Former National Security Agency contractor Edward Snowden is shown on the cover of the September 2014 issue of WIRED magazine. REUTERS/Platon/WIRED/Handout via Reuters

Fugitive whistle-blower Edward Snowden says that U.S. security services were developing a cyber-warfare program that would automatically detect foreign hacking attacks and strike back, but could misfire and provoke a war between Russia and the U.S. with unpredictable consequences.

The program, called MonsterMind, was the final straw that prompted Snowden to take classified NSA documents and leak them to journalists, after years of his growing disillusionment of what he saw as U.S. security services' "evil" spying methods and routine "deceiving" of the public, Snowden said in an interview published in Wired magazine on Wednesday.

Snowden told Wired that while being briefed about an enormous and secretive NSA data storage facility in Bluffdale, Utah — capable of holding more than a yottabyte of data and some 500 quintillion pages of text, according to the interview — he learned about the new program that would constantly look for traffic patterns indicating a foreign cyber-attack.
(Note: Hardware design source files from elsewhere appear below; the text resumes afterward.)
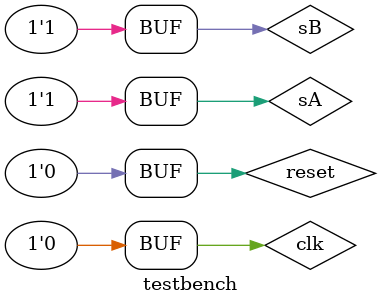
<source format=sv>
`timescale 1ns / 1ps
module testbench();


logic clk, reset, sA, sB;
logic [2:0] lA, lB;
trafficSystem dut(clk, reset, sA, sB, lA, lB);


initial begin
    reset <= 1;
    sA <= 1; sB <= 0; #50;
    sA <= 0;  #50;
    sB <= 1; #50;
    sA <= 1;  #50;
    reset <= 0;
    sA <= 1; sB <= 0; #50;
    sA <= 0;  #50;
    sB <= 1; #50;
    sA <= 1;  #50;
end

always
begin
    clk <= 1; #1;
    clk <= 0; #1;
end


endmodule

</source>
Because the program is fully automated with no human involvement and because cyber-attacks can be "spoofed" — often being routed through third countries — MonsterMind can misidentify the attacker and hit back at the wrong target, Snowden said.

"You could have someone sitting in China, for example, making it appear that one of these attacks is originating in Russia," he was quoted as saying. "And then we end up shooting back at a Russian hospital. What happens next?"